◆ **EXERCISE DETAILS**
Could you restate every entry word for word, minus the pictures?

::: DATASET RECORDS :::

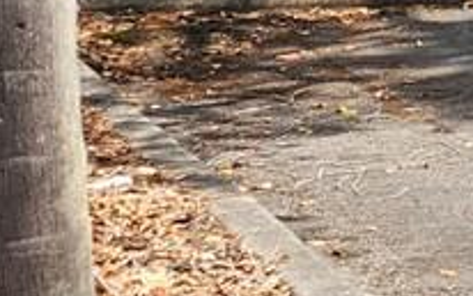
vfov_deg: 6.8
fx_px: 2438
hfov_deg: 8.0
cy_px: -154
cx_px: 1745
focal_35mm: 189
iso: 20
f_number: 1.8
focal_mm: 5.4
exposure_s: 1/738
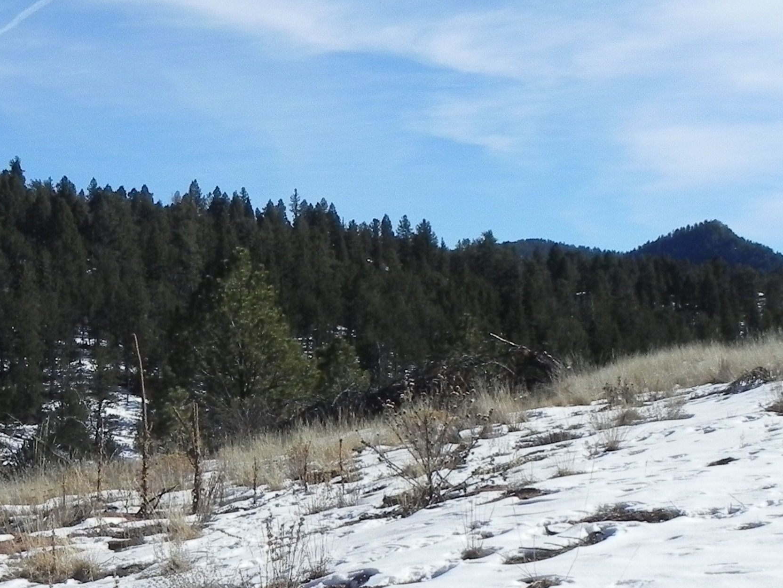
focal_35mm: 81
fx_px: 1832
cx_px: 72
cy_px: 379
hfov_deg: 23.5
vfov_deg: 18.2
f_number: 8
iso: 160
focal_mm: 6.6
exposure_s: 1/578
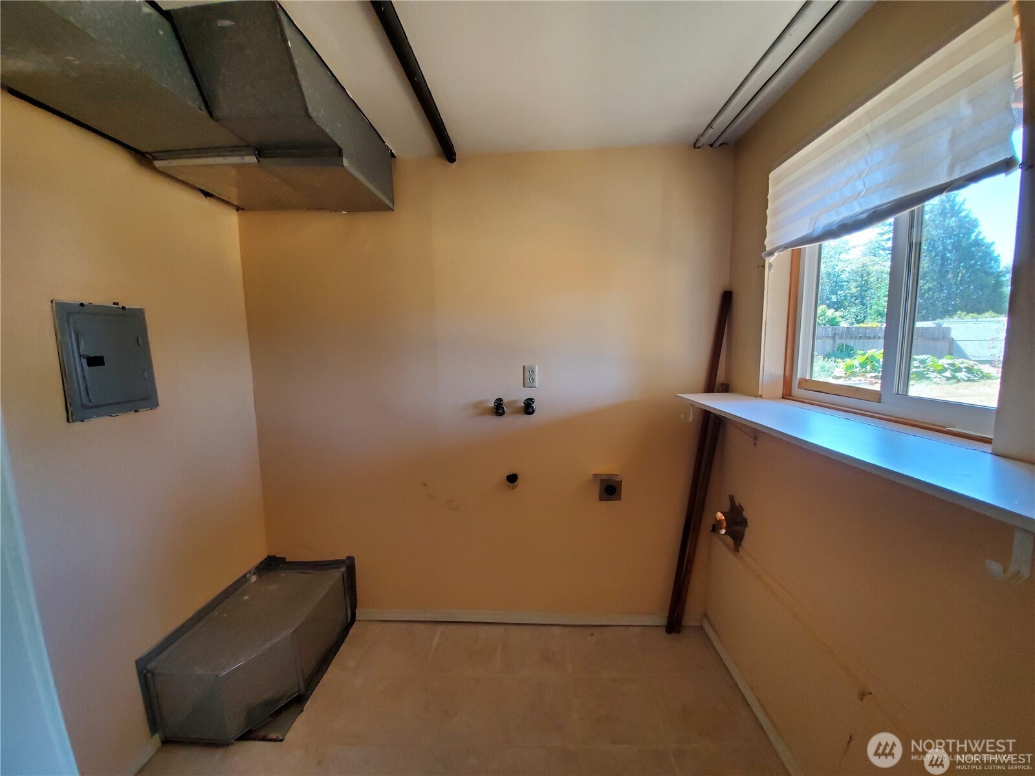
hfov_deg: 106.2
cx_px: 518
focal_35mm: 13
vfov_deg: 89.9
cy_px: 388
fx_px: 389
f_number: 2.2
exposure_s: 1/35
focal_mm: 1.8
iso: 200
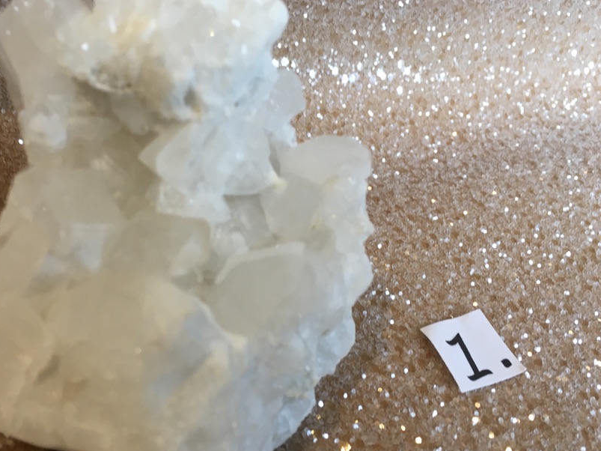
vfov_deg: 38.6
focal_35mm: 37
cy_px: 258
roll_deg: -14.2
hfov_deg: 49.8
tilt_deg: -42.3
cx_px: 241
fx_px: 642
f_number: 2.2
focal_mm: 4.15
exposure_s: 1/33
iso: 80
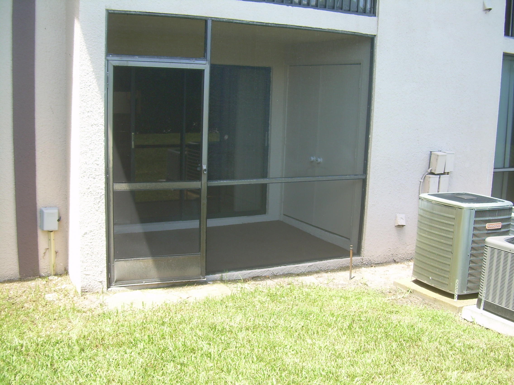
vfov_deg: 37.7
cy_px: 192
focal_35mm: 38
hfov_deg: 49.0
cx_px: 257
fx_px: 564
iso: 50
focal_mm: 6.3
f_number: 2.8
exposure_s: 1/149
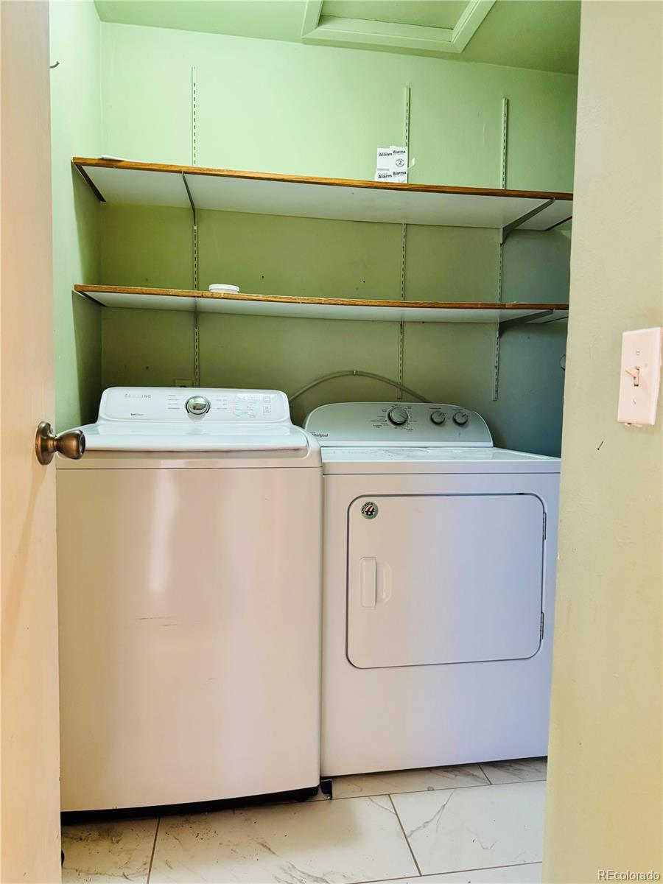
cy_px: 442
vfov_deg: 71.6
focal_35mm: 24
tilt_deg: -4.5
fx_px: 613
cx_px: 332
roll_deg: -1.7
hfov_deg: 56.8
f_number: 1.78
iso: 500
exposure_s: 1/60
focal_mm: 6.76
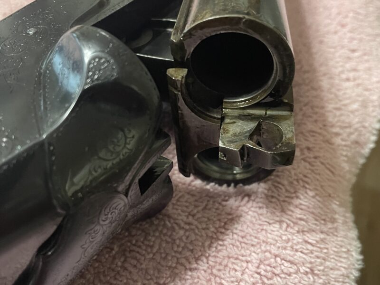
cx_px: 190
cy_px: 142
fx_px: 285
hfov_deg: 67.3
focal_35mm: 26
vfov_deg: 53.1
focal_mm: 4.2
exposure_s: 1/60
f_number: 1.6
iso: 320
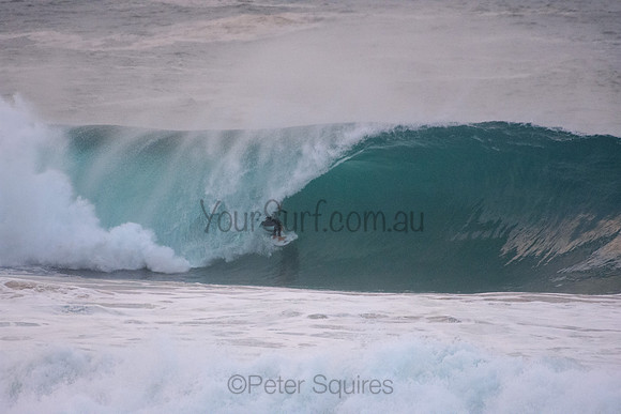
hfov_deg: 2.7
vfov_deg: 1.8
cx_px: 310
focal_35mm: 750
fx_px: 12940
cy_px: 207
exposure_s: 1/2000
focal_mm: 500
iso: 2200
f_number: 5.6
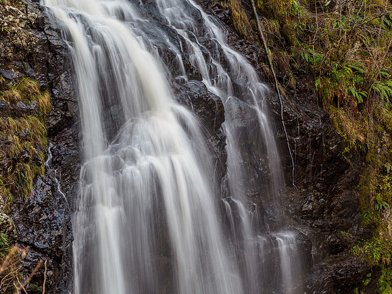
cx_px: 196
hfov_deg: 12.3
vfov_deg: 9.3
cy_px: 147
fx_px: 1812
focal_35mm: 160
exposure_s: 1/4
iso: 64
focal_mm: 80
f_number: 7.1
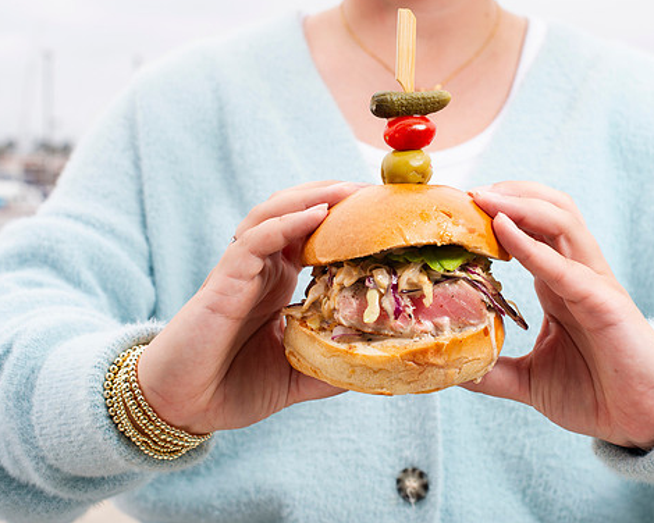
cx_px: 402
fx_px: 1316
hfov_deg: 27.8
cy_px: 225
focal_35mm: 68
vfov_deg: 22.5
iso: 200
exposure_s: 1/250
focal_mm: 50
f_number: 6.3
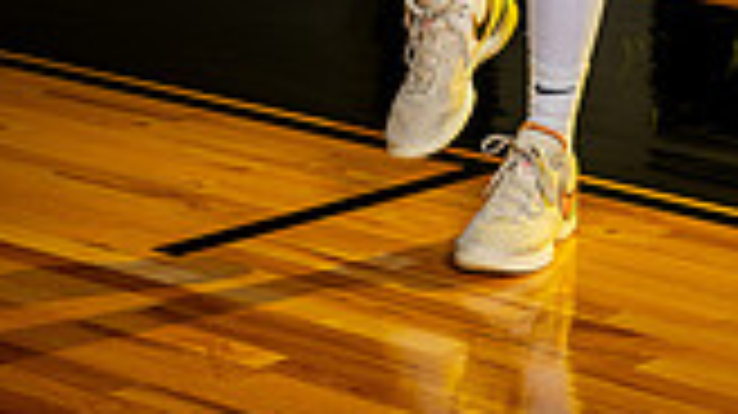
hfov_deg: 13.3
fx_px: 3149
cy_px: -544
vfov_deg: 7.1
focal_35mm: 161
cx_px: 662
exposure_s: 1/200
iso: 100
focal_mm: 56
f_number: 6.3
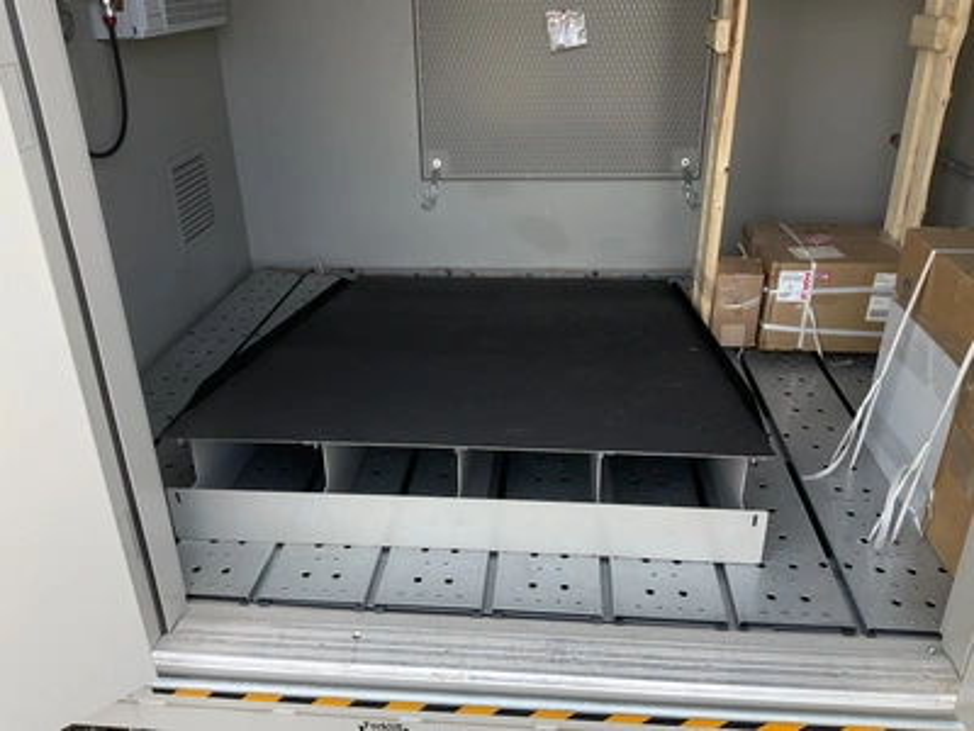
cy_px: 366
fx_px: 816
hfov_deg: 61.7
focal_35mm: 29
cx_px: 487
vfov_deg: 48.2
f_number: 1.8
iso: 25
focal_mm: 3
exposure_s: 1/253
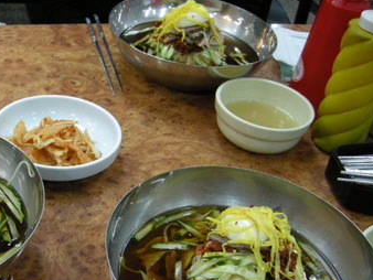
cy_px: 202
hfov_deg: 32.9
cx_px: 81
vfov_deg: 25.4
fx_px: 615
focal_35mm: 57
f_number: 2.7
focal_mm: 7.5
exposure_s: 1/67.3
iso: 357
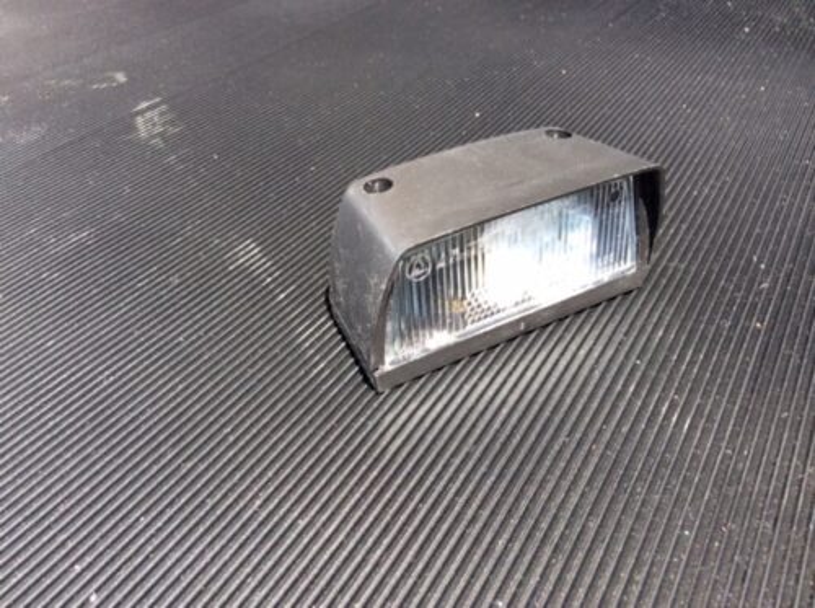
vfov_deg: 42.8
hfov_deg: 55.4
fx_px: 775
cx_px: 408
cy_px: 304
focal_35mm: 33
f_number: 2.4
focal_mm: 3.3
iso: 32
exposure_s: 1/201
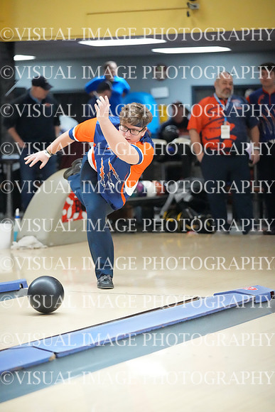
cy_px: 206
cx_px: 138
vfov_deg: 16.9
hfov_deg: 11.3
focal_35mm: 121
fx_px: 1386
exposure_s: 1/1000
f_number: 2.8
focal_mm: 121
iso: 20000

:::

◆ **TASK RESPONSE**
vfov_deg: 6.8
fx_px: 2438
hfov_deg: 8.0
cy_px: -154
cx_px: 1745
focal_35mm: 189
iso: 20
f_number: 1.8
focal_mm: 5.4
exposure_s: 1/738
focal_35mm: 81
fx_px: 1832
cx_px: 72
cy_px: 379
hfov_deg: 23.5
vfov_deg: 18.2
f_number: 8
iso: 160
focal_mm: 6.6
exposure_s: 1/578
hfov_deg: 106.2
cx_px: 518
focal_35mm: 13
vfov_deg: 89.9
cy_px: 388
fx_px: 389
f_number: 2.2
exposure_s: 1/35
focal_mm: 1.8
iso: 200
vfov_deg: 38.6
focal_35mm: 37
cy_px: 258
roll_deg: -14.2
hfov_deg: 49.8
tilt_deg: -42.3
cx_px: 241
fx_px: 642
f_number: 2.2
focal_mm: 4.15
exposure_s: 1/33
iso: 80
vfov_deg: 37.7
cy_px: 192
focal_35mm: 38
hfov_deg: 49.0
cx_px: 257
fx_px: 564
iso: 50
focal_mm: 6.3
f_number: 2.8
exposure_s: 1/149
cy_px: 442
vfov_deg: 71.6
focal_35mm: 24
tilt_deg: -4.5
fx_px: 613
cx_px: 332
roll_deg: -1.7
hfov_deg: 56.8
f_number: 1.78
iso: 500
exposure_s: 1/60
focal_mm: 6.76
cx_px: 190
cy_px: 142
fx_px: 285
hfov_deg: 67.3
focal_35mm: 26
vfov_deg: 53.1
focal_mm: 4.2
exposure_s: 1/60
f_number: 1.6
iso: 320
hfov_deg: 2.7
vfov_deg: 1.8
cx_px: 310
focal_35mm: 750
fx_px: 12940
cy_px: 207
exposure_s: 1/2000
focal_mm: 500
iso: 2200
f_number: 5.6
cx_px: 196
hfov_deg: 12.3
vfov_deg: 9.3
cy_px: 147
fx_px: 1812
focal_35mm: 160
exposure_s: 1/4
iso: 64
focal_mm: 80
f_number: 7.1
cx_px: 402
fx_px: 1316
hfov_deg: 27.8
cy_px: 225
focal_35mm: 68
vfov_deg: 22.5
iso: 200
exposure_s: 1/250
focal_mm: 50
f_number: 6.3
hfov_deg: 13.3
fx_px: 3149
cy_px: -544
vfov_deg: 7.1
focal_35mm: 161
cx_px: 662
exposure_s: 1/200
iso: 100
focal_mm: 56
f_number: 6.3
cy_px: 366
fx_px: 816
hfov_deg: 61.7
focal_35mm: 29
cx_px: 487
vfov_deg: 48.2
f_number: 1.8
iso: 25
focal_mm: 3
exposure_s: 1/253
cy_px: 202
hfov_deg: 32.9
cx_px: 81
vfov_deg: 25.4
fx_px: 615
focal_35mm: 57
f_number: 2.7
focal_mm: 7.5
exposure_s: 1/67.3
iso: 357
vfov_deg: 42.8
hfov_deg: 55.4
fx_px: 775
cx_px: 408
cy_px: 304
focal_35mm: 33
f_number: 2.4
focal_mm: 3.3
iso: 32
exposure_s: 1/201
cy_px: 206
cx_px: 138
vfov_deg: 16.9
hfov_deg: 11.3
focal_35mm: 121
fx_px: 1386
exposure_s: 1/1000
f_number: 2.8
focal_mm: 121
iso: 20000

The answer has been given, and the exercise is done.